Na terça, o próprio Ryan havia afirmado que as ações restritivas são lamentáveis, mas são também as únicas possíveis no momento. "Essas medidas não são fáceis e estão machucando as pessoas. Mas a alternativa é ainda pior", disse.

A sequência de afirmações teve início após pergunta de uma jornalista da Índia.Narendra Modi, primeiro-ministro da Índia, ordenou um lockdown (com proibição para que as pessoas saiam de casa), mas fez o anúncio da medida de tal forma que a população teve menos de 4 horas para se preparar para uma confinamento de 21 dias. A ação levou a corrida por mantimentos e, nas redes sociais, imagens mostraram multidões se aglomerando em frente a lojas e mercados de Nova Déli e Mumbai, as duas principais cidades do país.
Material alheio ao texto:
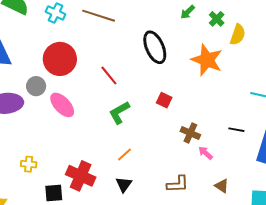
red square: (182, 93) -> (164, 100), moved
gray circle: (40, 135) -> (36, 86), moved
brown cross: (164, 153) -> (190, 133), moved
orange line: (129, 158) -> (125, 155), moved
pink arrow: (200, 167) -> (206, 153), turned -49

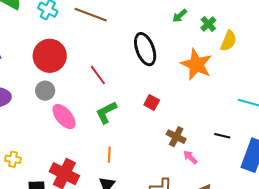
gray circle: (36, 86) -> (45, 91), moved
pink ellipse: (62, 105) -> (64, 117), moved
orange line: (125, 155) -> (109, 155), turned -49

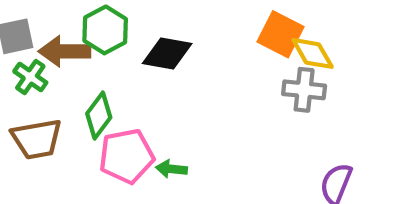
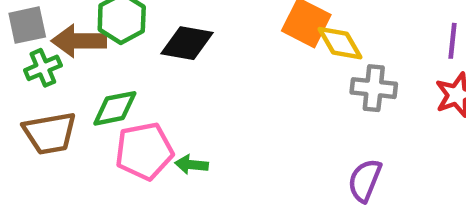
green cross: (30, 77) -> (43, 68), turned 32
gray cross: (304, 90) -> (374, 88), moved
green diamond: (99, 115) -> (115, 108), turned 42

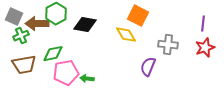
gray square: (27, 25) -> (14, 17), turned 36
yellow diamond: (340, 43) -> (126, 35), moved
purple semicircle: (365, 180) -> (148, 67), moved

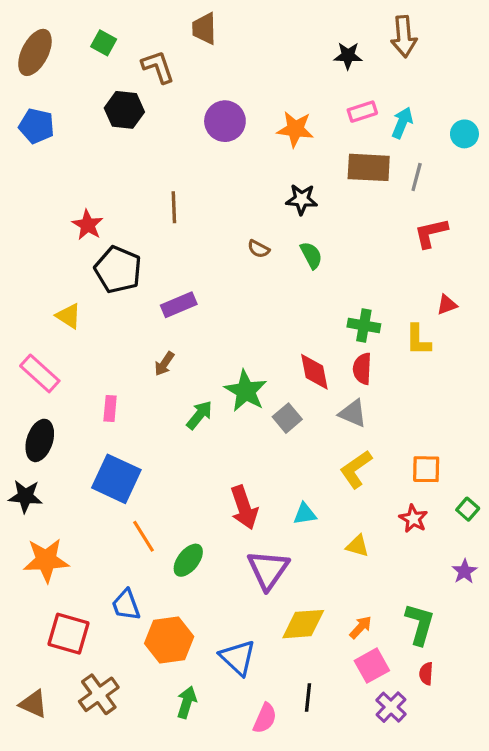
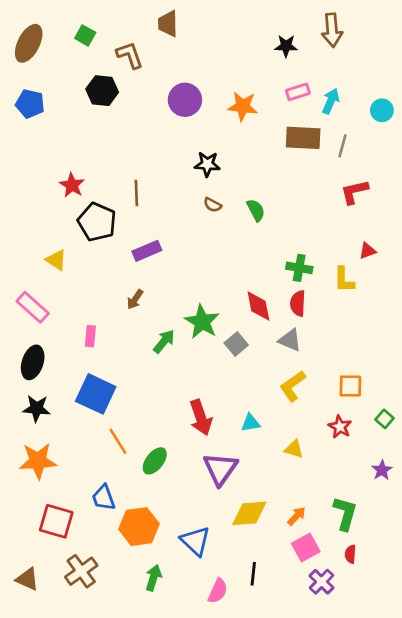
black star: (302, 199) -> (207, 164), moved
brown line: (174, 207) -> (136, 193), moved
black star: (25, 496) -> (37, 408), moved

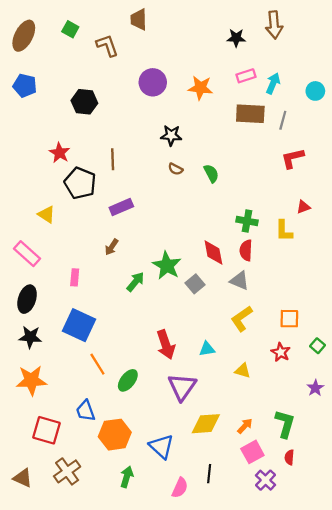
black hexagon: (102, 91) -> (84, 102), moved

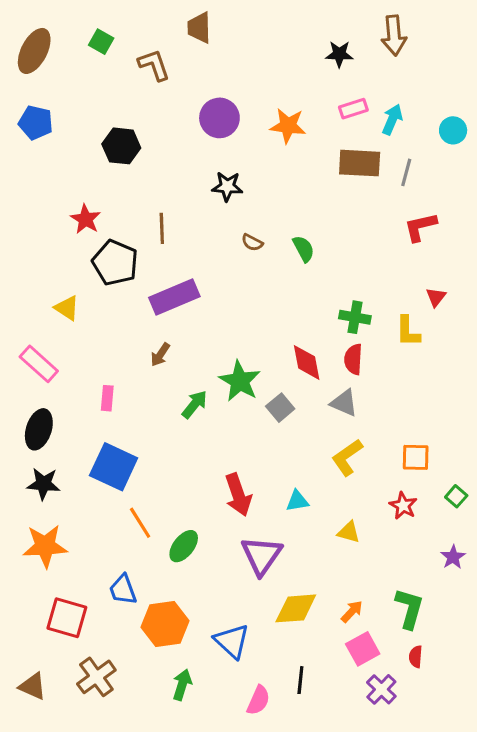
black star: (171, 135) -> (227, 186), moved
purple rectangle: (121, 207) -> (174, 297), size x1.4
red triangle: (303, 207) -> (436, 297), turned -32

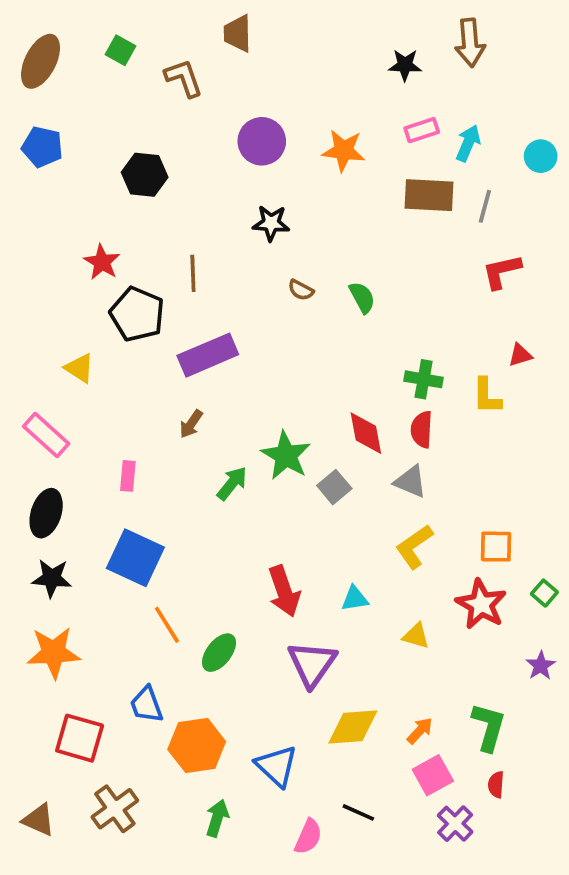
red triangle: (436, 297) -> (520, 355), turned 35
red star: (403, 506) -> (481, 604), size x1.5
black line: (300, 680) -> (358, 812), turned -72

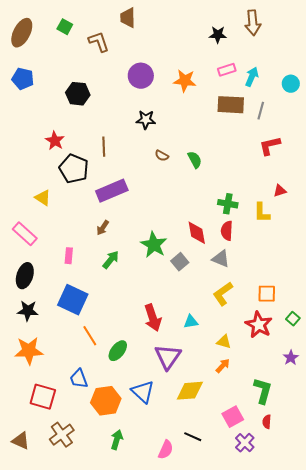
green arrow: (232, 483) -> (111, 260), moved
orange arrow: (420, 731) -> (223, 366), moved
blue triangle: (277, 766) -> (143, 392), moved

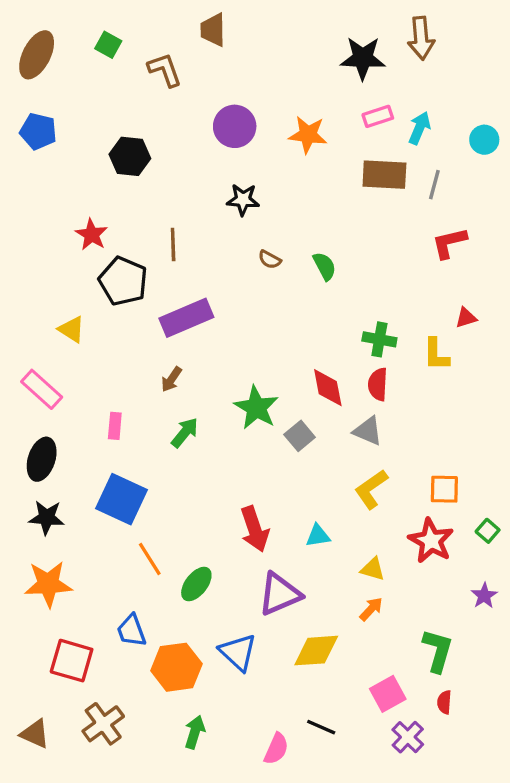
black star: (218, 35) -> (363, 58), size x1.5
purple triangle: (168, 357) -> (280, 594), turned 32

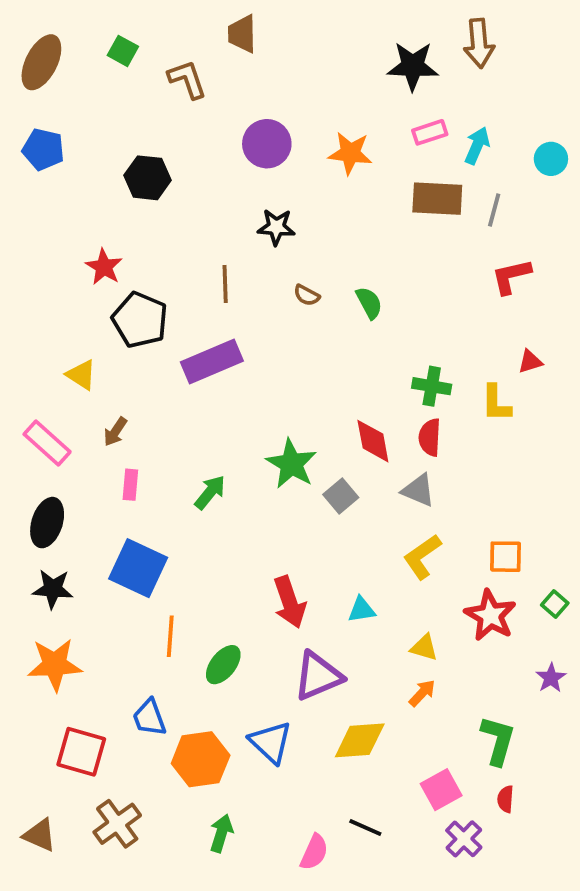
brown line: (173, 245) -> (225, 284), moved
brown arrow: (171, 379) -> (115, 432), moved
orange line: (150, 559) -> (170, 636), turned 36

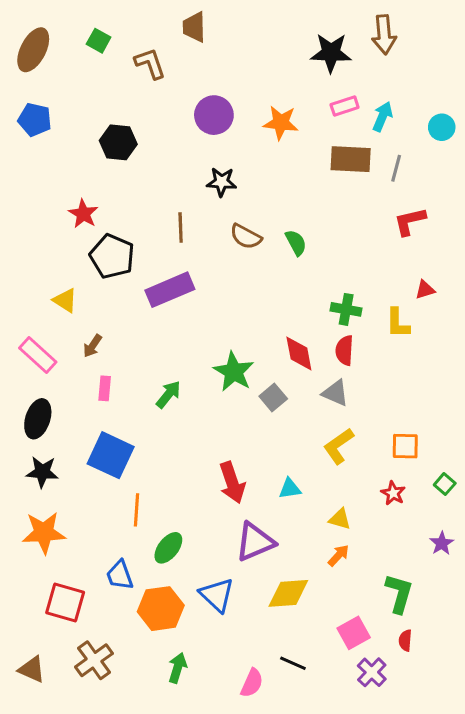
brown semicircle: (307, 295) -> (246, 237), size x1.5
red star: (490, 615) -> (393, 493), size x0.6
green ellipse: (223, 665) -> (168, 548), moved

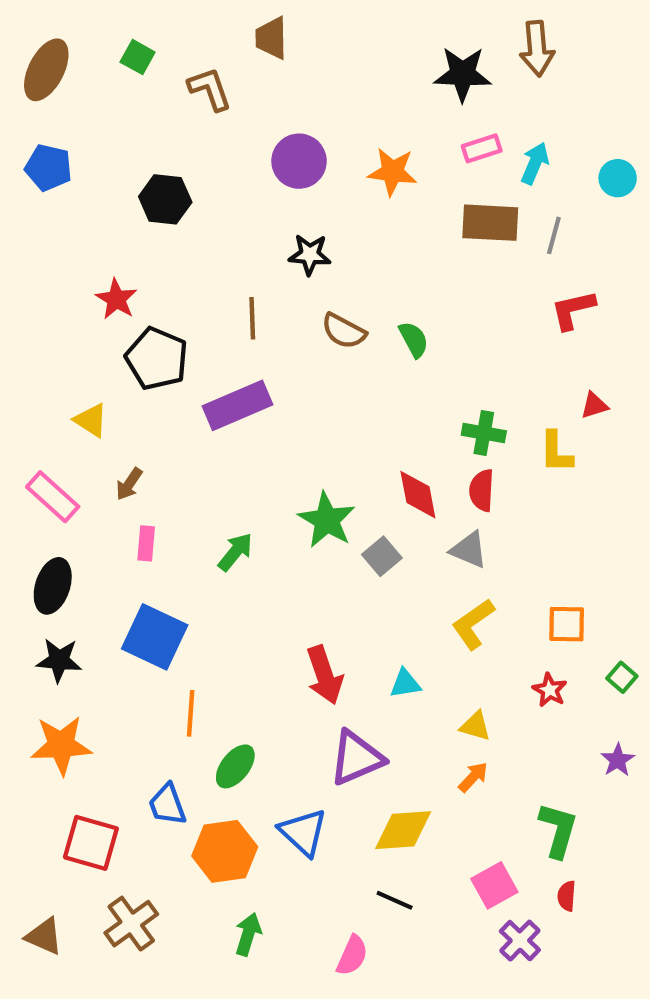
black line: (293, 663) -> (395, 900), moved

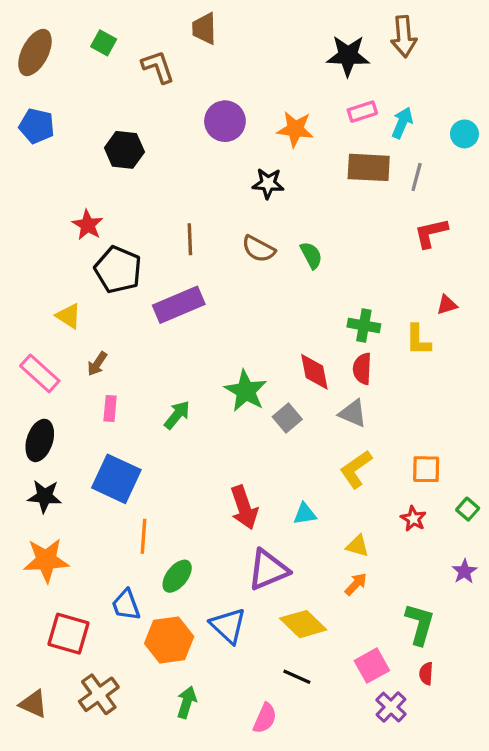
black star: (310, 255) -> (268, 183), moved
yellow diamond: (403, 830) -> (303, 624), turned 48

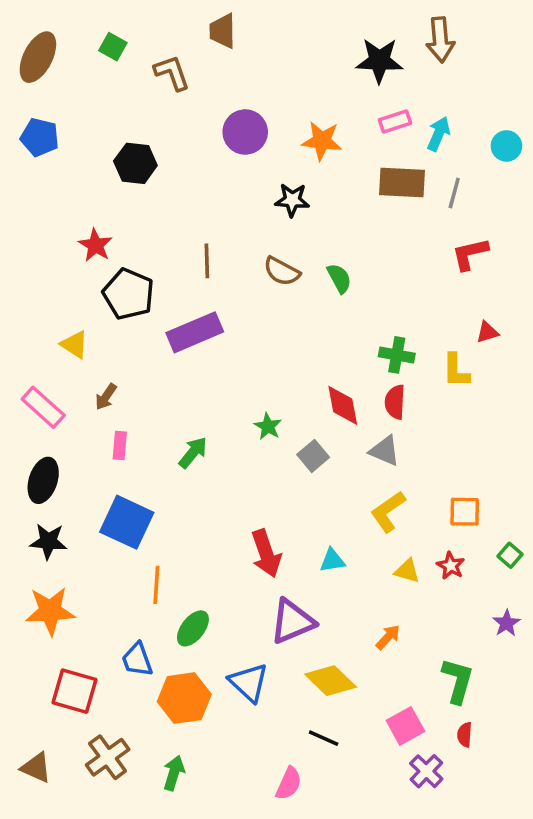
green star: (246, 391) -> (268, 426), size x0.6
yellow triangle: (357, 546) -> (407, 571), moved
green arrow: (187, 702) -> (174, 773), moved

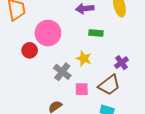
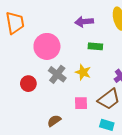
red circle: (30, 50) -> (28, 84), moved
gray cross: (62, 72) -> (57, 74), moved

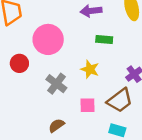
gray cross: (57, 74) -> (56, 84), moved
red circle: (28, 84) -> (19, 63), moved

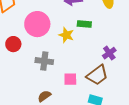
yellow star: (90, 69) -> (66, 35), moved
gray cross: (56, 84) -> (44, 61), turned -30

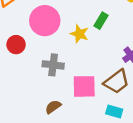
green rectangle: (84, 24) -> (101, 21), turned -64
pink square: (70, 79) -> (84, 86), size x1.5

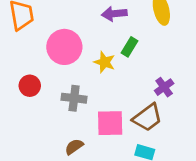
red circle: (16, 45) -> (30, 86), moved

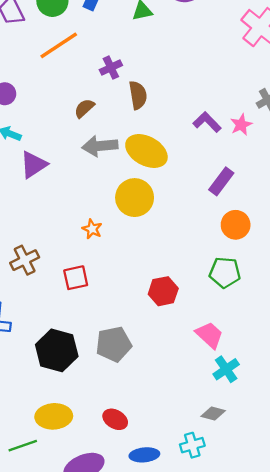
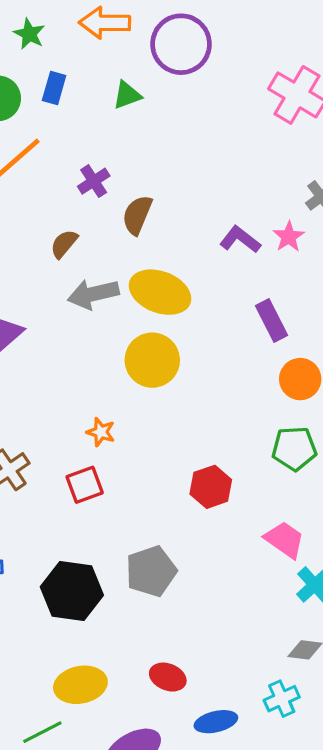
brown semicircle: (138, 95) -> (137, 215), turned -140
purple rectangle: (221, 181) -> (272, 321), turned -56
orange star: (92, 229) -> (101, 432), moved

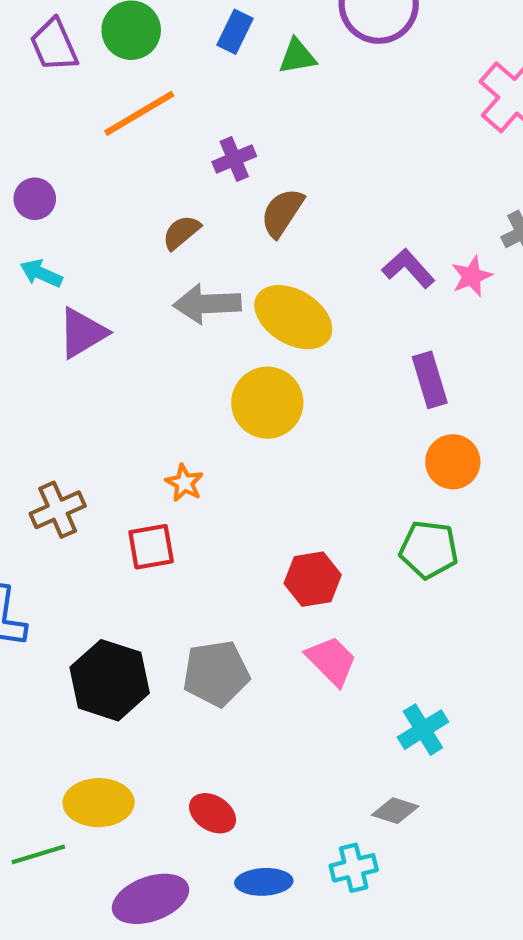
blue rectangle: (54, 88) -> (235, 32), moved
pink trapezoid: (284, 540) -> (331, 661), moved

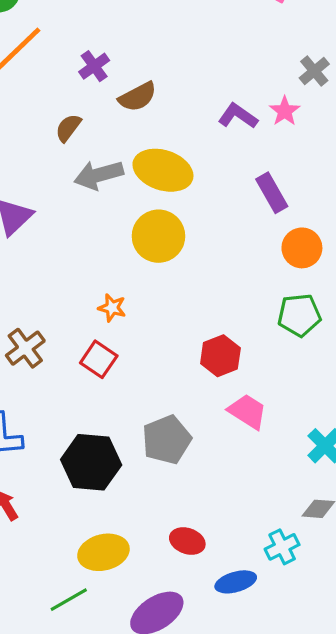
brown semicircle: (282, 213) -> (138, 97), turned -138
red square: (151, 547) -> (99, 359), turned -33
cyan cross: (354, 868) -> (282, 547), moved

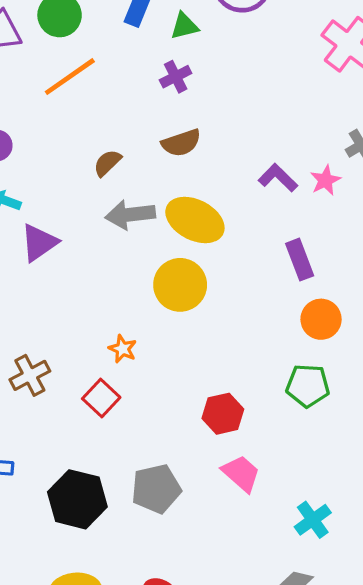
purple cross: (94, 66) -> (176, 77), moved

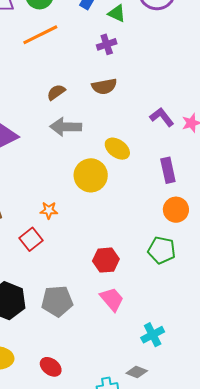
green triangle: (184, 26) -> (117, 13), turned 30
yellow ellipse: (195, 220) -> (117, 149), moved, size x0.7
orange star: (123, 349) -> (49, 210), turned -30

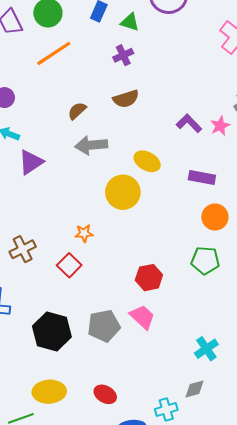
purple rectangle: (168, 170) -> (202, 177), turned -60
pink trapezoid: (112, 299) -> (142, 317), moved
gray diamond: (137, 372) -> (194, 389), turned -30

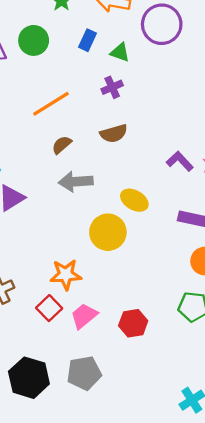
orange line: (54, 53) -> (51, 104), moved
orange star: (84, 233) -> (66, 275), size x1.6
pink trapezoid: (142, 317) -> (84, 316), moved, turned -84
Além disso, há uma crise local porque uma parte migrante da população come e vive no mesmo local em que trabalha. Dessa forma, o anúncio de Modi fez com que muita gente, inclusive famílias inteiras, tenha se tornado sem teto e não tenha o que comer. Muitos migrantes juntaram seus pertences e planejam andar até milhares de quilômetros por rodovias, segundo reportou o jornal americano The New York Times. Os representantes da OMS afirmaram que é preciso ser transparente com a população.